Digital Camcorders Hi8
whats the difference between digital video and Hi8 camcorders, and whats the best program to edit each with?
Hi 8 is analog. A full video signal is recorded on the tape (2 hours).
Digital is digital. Numbers are recorded on the same tape by the same mechanism (1 hour worth).
Think of the difference between and AUDIO MUSIC CASSETTE and a CD.
No hiss. Better sound quality. More stablity to the program.
Analog Hi 8 delivers 400+ lines of resolution. Digital delivers 500 – 530 lines. The average TV set today can see about 600 lines. HDTV is 1,000+ lines.

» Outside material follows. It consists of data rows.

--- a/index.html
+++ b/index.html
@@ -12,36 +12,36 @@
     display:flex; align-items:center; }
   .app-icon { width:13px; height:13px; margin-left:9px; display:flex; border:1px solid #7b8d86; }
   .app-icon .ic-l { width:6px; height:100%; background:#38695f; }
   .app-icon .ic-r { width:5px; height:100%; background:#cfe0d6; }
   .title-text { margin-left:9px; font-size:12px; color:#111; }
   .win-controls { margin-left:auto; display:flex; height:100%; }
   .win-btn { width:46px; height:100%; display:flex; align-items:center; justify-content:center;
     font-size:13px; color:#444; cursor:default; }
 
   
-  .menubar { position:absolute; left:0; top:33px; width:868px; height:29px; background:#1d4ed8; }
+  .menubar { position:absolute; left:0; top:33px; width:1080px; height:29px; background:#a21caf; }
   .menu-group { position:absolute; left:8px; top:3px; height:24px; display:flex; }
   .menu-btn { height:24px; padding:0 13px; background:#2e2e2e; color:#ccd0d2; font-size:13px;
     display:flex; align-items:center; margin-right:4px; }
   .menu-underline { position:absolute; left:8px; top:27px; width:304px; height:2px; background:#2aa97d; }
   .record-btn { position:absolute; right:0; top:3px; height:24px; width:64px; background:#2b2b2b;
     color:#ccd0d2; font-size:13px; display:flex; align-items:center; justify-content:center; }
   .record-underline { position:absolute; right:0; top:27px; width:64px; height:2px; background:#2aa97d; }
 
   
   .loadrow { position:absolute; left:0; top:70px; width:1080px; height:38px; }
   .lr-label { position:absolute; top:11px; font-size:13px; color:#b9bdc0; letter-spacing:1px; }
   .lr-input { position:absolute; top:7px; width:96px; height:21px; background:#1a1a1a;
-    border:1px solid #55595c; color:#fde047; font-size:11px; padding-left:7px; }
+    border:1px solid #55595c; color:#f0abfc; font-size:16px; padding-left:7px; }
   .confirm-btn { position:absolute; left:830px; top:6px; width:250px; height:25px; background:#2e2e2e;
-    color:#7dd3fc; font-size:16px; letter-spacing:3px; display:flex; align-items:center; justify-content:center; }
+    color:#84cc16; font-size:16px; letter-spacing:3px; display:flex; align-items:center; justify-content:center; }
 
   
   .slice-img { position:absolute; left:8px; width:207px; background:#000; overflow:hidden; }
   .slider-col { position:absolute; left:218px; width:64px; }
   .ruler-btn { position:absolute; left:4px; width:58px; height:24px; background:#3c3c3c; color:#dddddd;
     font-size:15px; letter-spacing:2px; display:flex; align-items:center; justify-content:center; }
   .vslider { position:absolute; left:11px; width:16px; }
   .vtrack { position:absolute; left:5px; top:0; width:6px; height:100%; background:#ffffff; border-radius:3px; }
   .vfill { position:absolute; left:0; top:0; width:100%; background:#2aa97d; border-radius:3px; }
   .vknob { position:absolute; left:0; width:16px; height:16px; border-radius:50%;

Analog superimposes the color over the monochrome picture at 180 angles and reduces the signal from 4 Mhz down to a lot smaller, so it can be packed on to 8mm tape at 2 IPS. In the process of encoding and decoding this signal you get color impurities, cross talk and what is called time base errors. This is where the monochrome image is flopped on the screen and the red and blue colors are not lined up equally for each line and can even shift from frame to frame, causing a shimmy you can see.

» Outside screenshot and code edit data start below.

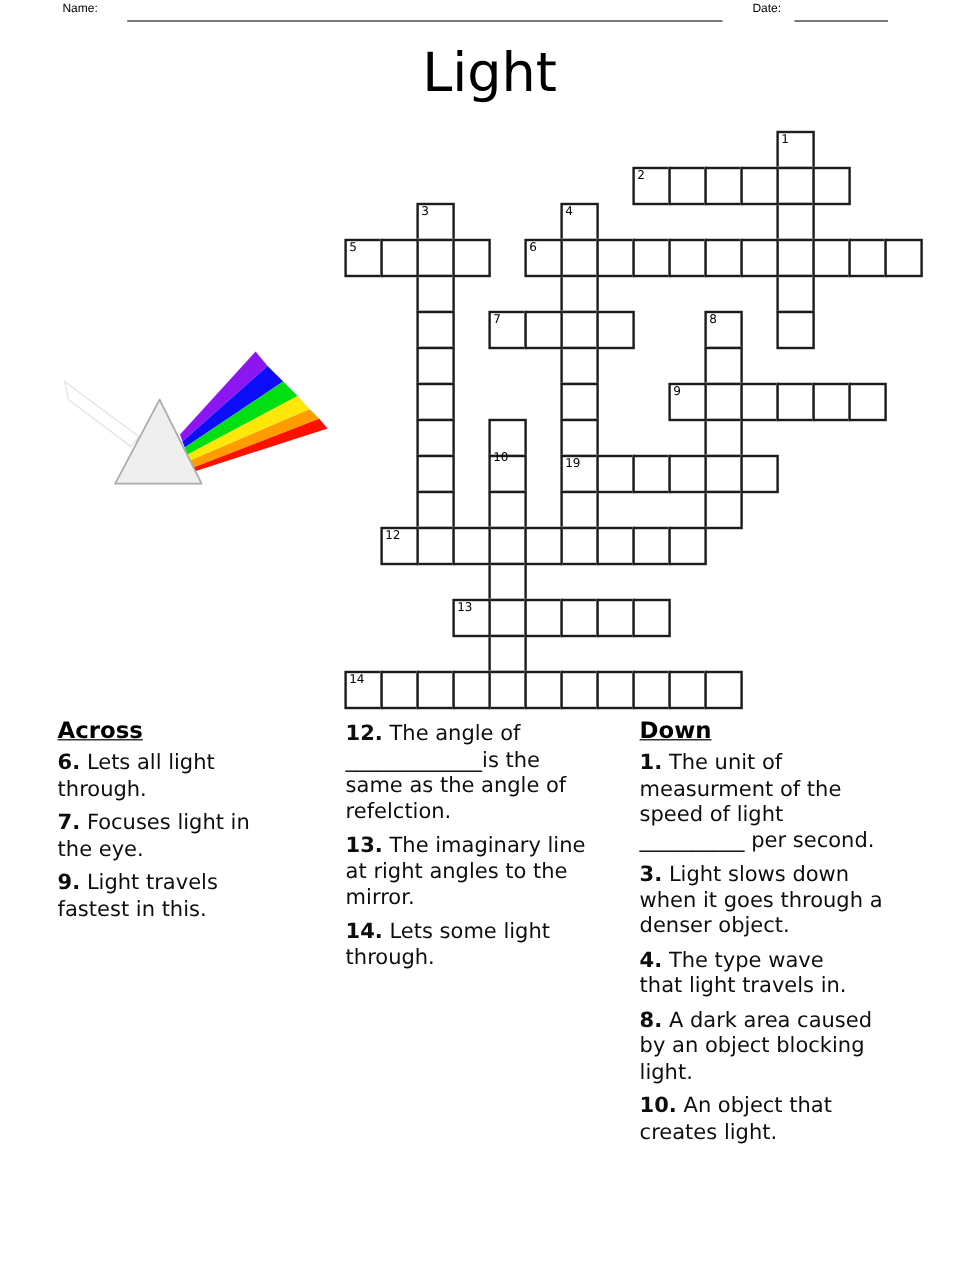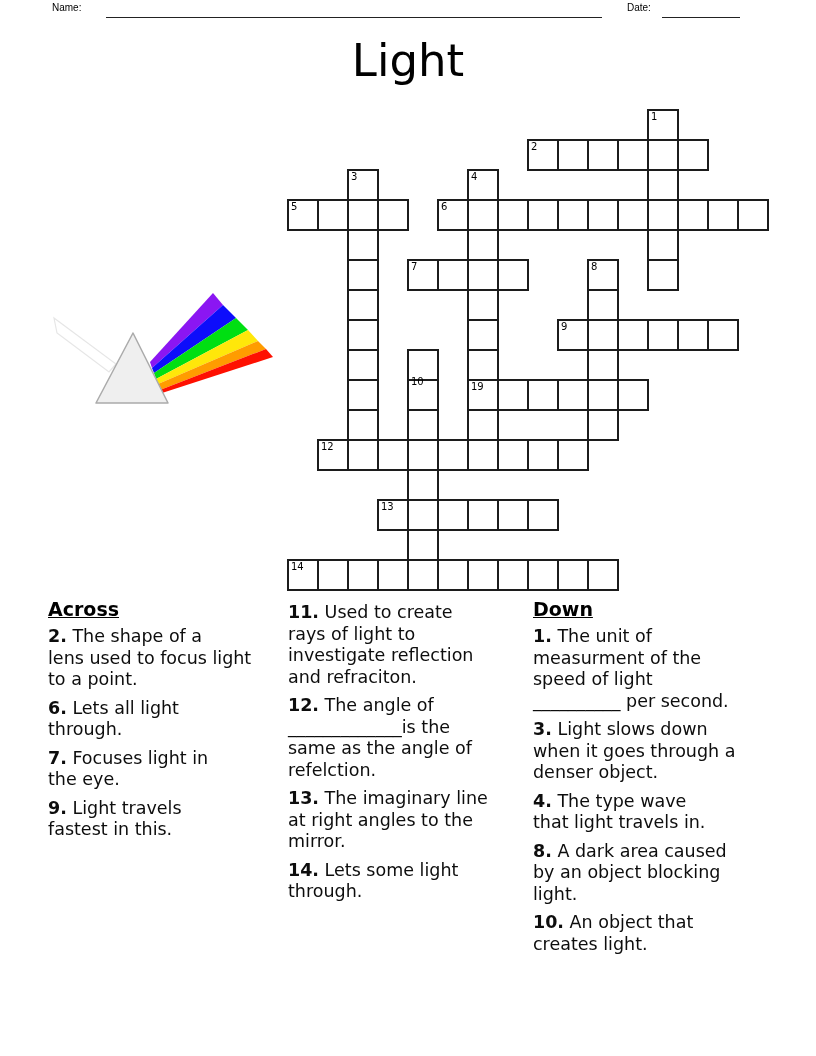--- a/index.html
+++ b/index.html
@@ -159,36 +159,29 @@
     <polygon class="rainbow-band" points="110,85 181,22 194,35 112,90" fill="#0D0DFB"></polygon>
     <polygon class="rainbow-band" points="112,90 194,35 206,47 114,96" fill="#00DF12"></polygon>
     <polygon class="rainbow-band" points="114,96 206,47 216,58 116,101" fill="#FFE70A"></polygon>
     <polygon class="rainbow-band" points="116,101 216,58 224,66 118,107" fill="#FF9C00"></polygon>
     <polygon class="rainbow-band" points="118,107 224,66 231,74 120,110" fill="#FE1001"></polygon>
     <polygon class="prism-triangle" points="91,50 54,120 126,120" fill="#efefef" stroke="#ababab" stroke-width="1.5" stroke-linejoin="round"></polygon>
   </svg>
 
   <div class="clue-col col-across">
     <h2 class="clue-heading">Across</h2>
-    <p class="clue"><span class="num">2.</span> <span>The shape of a
-lens used to focus light
-to a point.</span></p>
     <p class="clue"><span class="num">6.</span> <span>Lets all light
 through.</span></p>
     <p class="clue"><span class="num">7.</span> <span>Focuses light in
 the eye.</span></p>
     <p class="clue"><span class="num">9.</span> <span>Light travels
 fastest in this.</span></p>
   </div>
 
   <div class="clue-col col-across2">
-    <p class="clue"><span class="num">11.</span> <span>Used to create
-rays of light to
-investigate reflection
-and refraciton.</span></p>
     <p class="clue"><span class="num">12.</span> <span>The angle of
 _____________is the
 same as the angle of
 refelction.</span></p>
     <p class="clue"><span class="num">13.</span> <span>The imaginary line
 at right angles to the
 mirror.</span></p>
     <p class="clue"><span class="num">14.</span> <span>Lets some light
 through.</span></p>
   </div>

Audio generally recorded mono.
Digital records audio in stereo as Dolby, dbx or PCM and it is of CD quality. The picture image is converted to MPEG2 (moving JPEGs) standards and encoded as a YIQ compressed image file. This is what is converted to numbers on your tape, just like MP3 music files or JPEG pictures are stored on your computer.
Upon play back the YIQ image files are converted back to analog TV images just as faithfully as any picture stored on your computer is converted back for viewing. There is virtually no shimmy or time base errors, although there are what can be termed compression ARTIFACTS (blobs of gray ick or hair like pixels in whites, fringes between strong colors such as red and blue, making a little magenta here and there for one or two pixels).

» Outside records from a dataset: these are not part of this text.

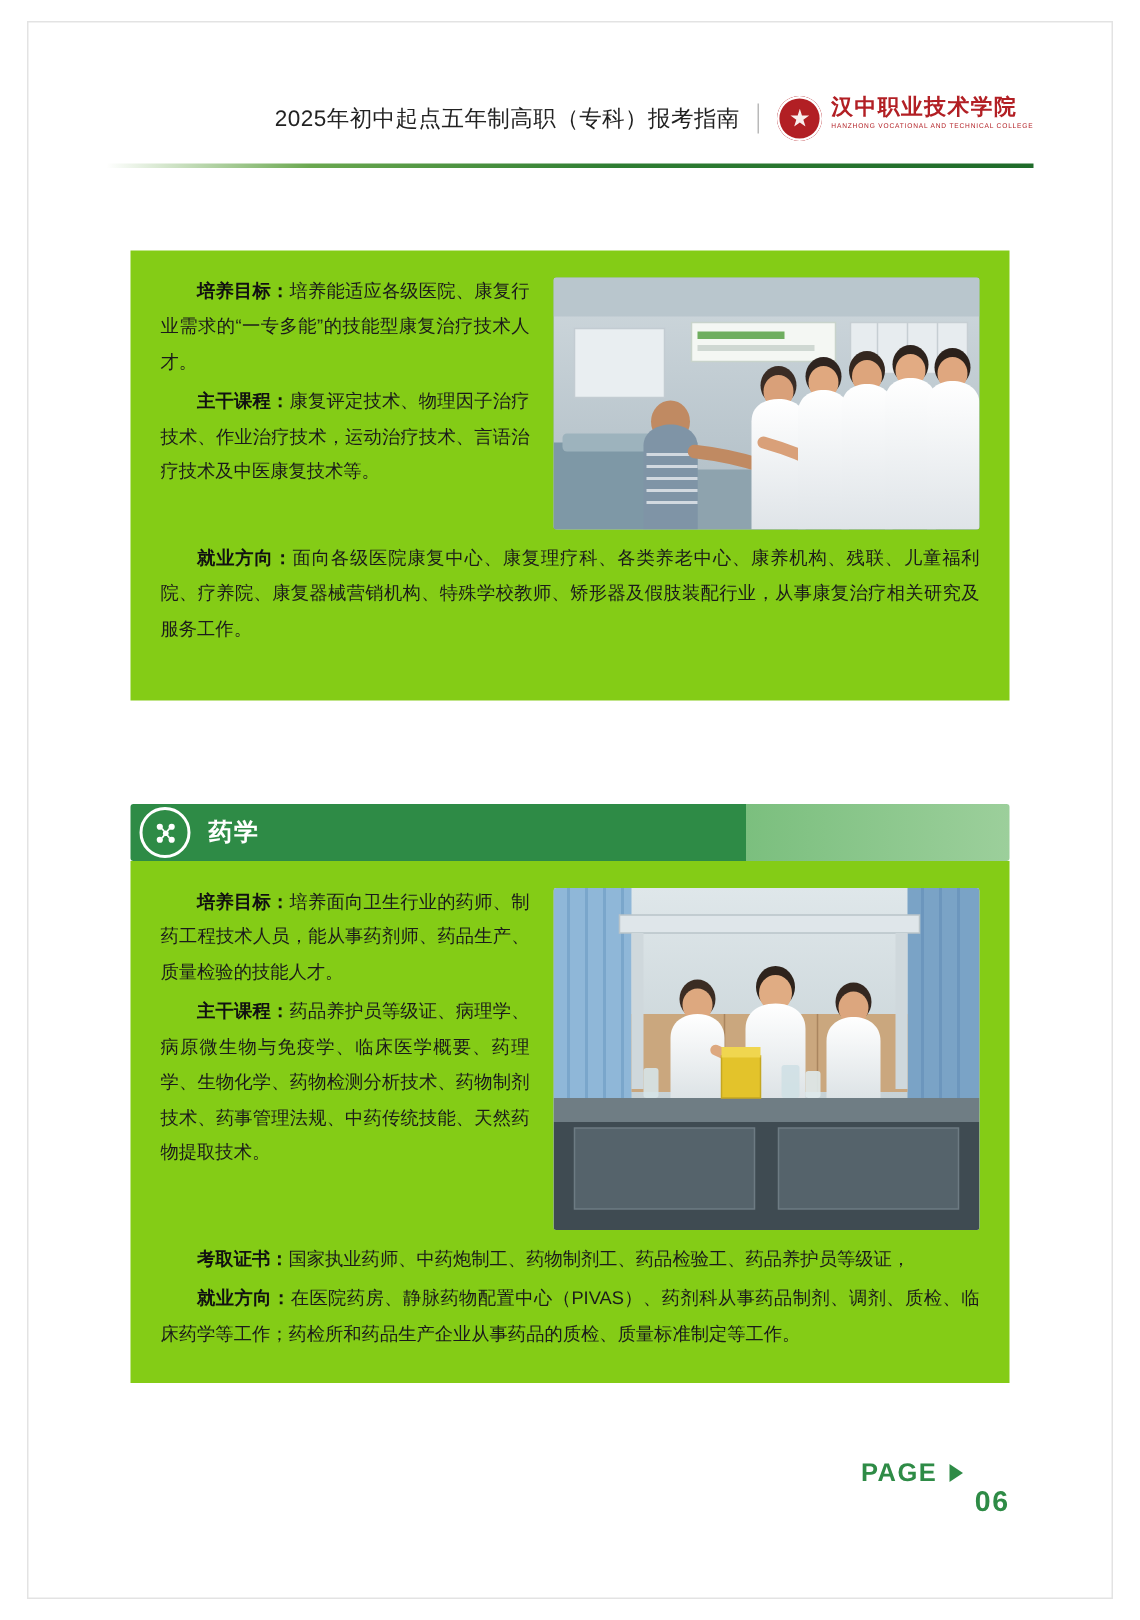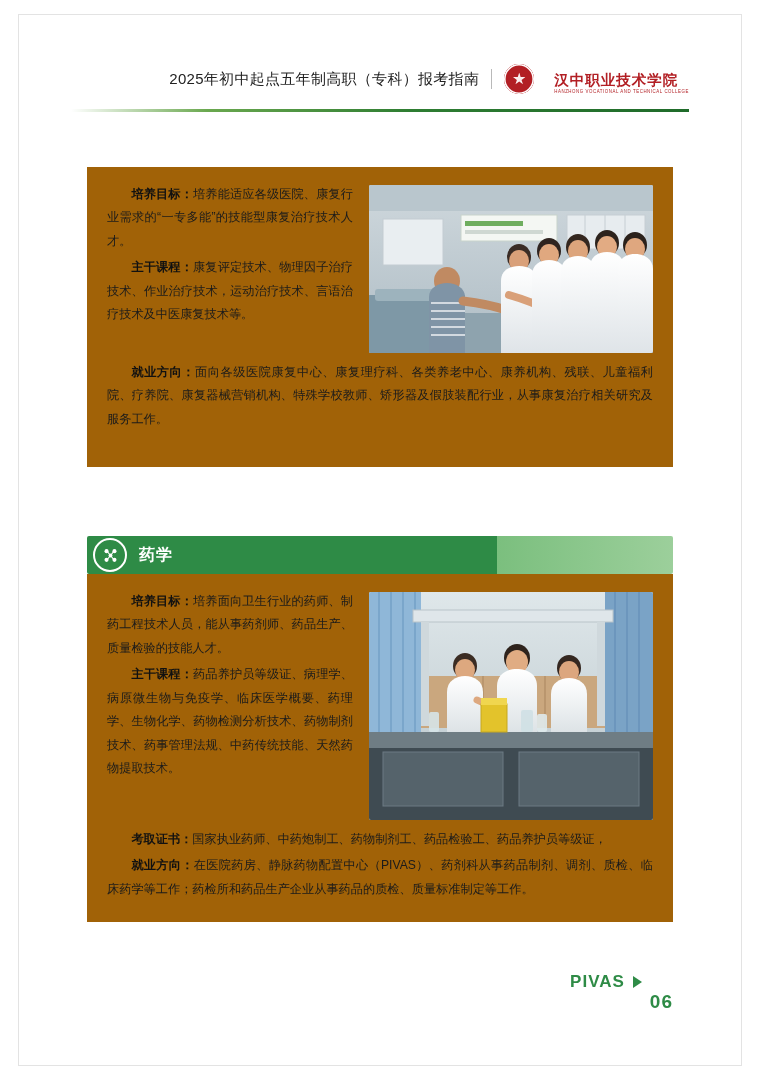--- a/index.html
+++ b/index.html
@@ -49,22 +49,22 @@
     letter-spacing: .3px;
     white-space: nowrap;
   }
   .header-sep {
     width: 1px;
     height: 20px;
     background: #b9b9b9;
   }
   .logo-wrap {
     display: flex;
-    align-items: flex-end;
-    gap: 20px;
+    align-items: flex-start;
+    gap: 6px;
   }
   .logo-badge {
     width: 30px;
     height: 30px;
     border-radius: 50%;
     background: #b21f24;
     position: relative;
     flex: none;
     box-shadow: inset 0 0 0 1.6px #ffffff, inset 0 0 0 3px #b21f24;
   }
@@ -141,21 +141,21 @@
   .sec-icon svg { display: block; }
   .sec-title {
     margin-left: 52px;
     color: #ffffff;
     font-size: 16px;
     font-weight: bold;
     letter-spacing: 1px;
   }
   .sec-body {
     position: relative;
-    background: #a16207;
+    background: #84cc16;
     padding: 16px 20px 18px 20px;
     box-sizing: border-box;
   }
   .sec-body.with-photo { min-height: 300px; }
   .photo {
     float: right;
     width: 284px;
     height: 168px;
     margin: 2px 0 8px 16px;
     border-radius: 2px;
@@ -380,19 +380,19 @@
 
         <p class="para"><span class="lbl">培养目标：</span><span>培养面向卫生行业的药师、制药工程技术人员，能从事药剂师、药品生产、质量检验的技能人才。</span></p>
         <p class="para"><span class="lbl">主干课程：</span><span>药品养护员等级证、病理学、病原微生物与免疫学、临床医学概要、药理学、生物化学、药物检测分析技术、药物制剂技术、药事管理法规、中药传统技能、天然药物提取技术。</span></p>
         <div class="clear"></div>
         <p class="para"><span class="lbl">考取证书：</span><span>国家执业药师、中药炮制工、药物制剂工、药品检验工、药品养护员等级证，</span></p>
         <p class="para"><span class="lbl">就业方向：</span><span>在医院药房、静脉药物配置中心（PIVAS）、药剂科从事药品制剂、调剂、质检、临床药学等工作；药检所和药品生产企业从事药品的质检、质量标准制定等工作。</span></p>
       </div>
     </div>
 
     <div class="footer">
-      <span class="footer-label">PIVAS</span>
+      <span class="footer-label">PAGE</span>
       <span class="footer-tri"></span>
       <span class="footer-num">06</span>
     </div>
 
   </div>
 </div>
 
 </body></html>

You usually can’t see these artifcats at distances.
When you record something with a Digital camcorder and play it back it looks virtually the same as what you saw on the view screen.
When you play back an analog Hi8 image it starts looking muddy, soft and generated the moment you play it back. It doesn’t look nearly as clear as what you saw on the LCD screen.
As for editing, the same software works for both on a computer, but you will need a capture card for Hi 8, while only a FireWire or USB for digital transfers.
You will be using the composite outs from the Hi 8 (possibly an S-Video out if it is a Sharp or Canon Hi 8). Your capture card then filters out the two colors from the monochrome picture and converts this to either an MPEG2 or AVI file.
In the case of a digital transfer, it is a straight transfer from the camcorder to the hard drive, with no conversions, except for maybe some file type infomration added by the software. It is already in MPEG2 format, which can be edited in most software or easily converted to AVI for editing.
AVI has better compression than MPEG2. MPEG2 is the DVD standard.
AVI files are much larger, about twice or three times the size of MPEG2 files.
AVI files are sharper and have less artifacts.
Microsoft and Apple market some free software for editing and mastering, but you need a Windows XP or Mac OS10 system. Such software has been included for the last year.
You have to have a fast system to transfer and edit. Generally a P3 or P4 Intell, at 1GHz or higher, with an S-ATA, SCSI or ATA100 DMA drive, a fair amount of RAM (256 or better) and lots of hard drive space.
I recomend a dedicated D or E drive with at least 100 GB or a removable drive.
Capture cards for analog are priced from $100 to $4,000 but you can find a lot for under $250 and they include software.
Studio Deluxe is easy to use and comes with Pinnacle and ATI cards.
PRemier is very well liked, but get a full edition (new or old) not a Lite or Demo.
I found Premier and Vegas Video to be harder to work with than Studio Deluxe.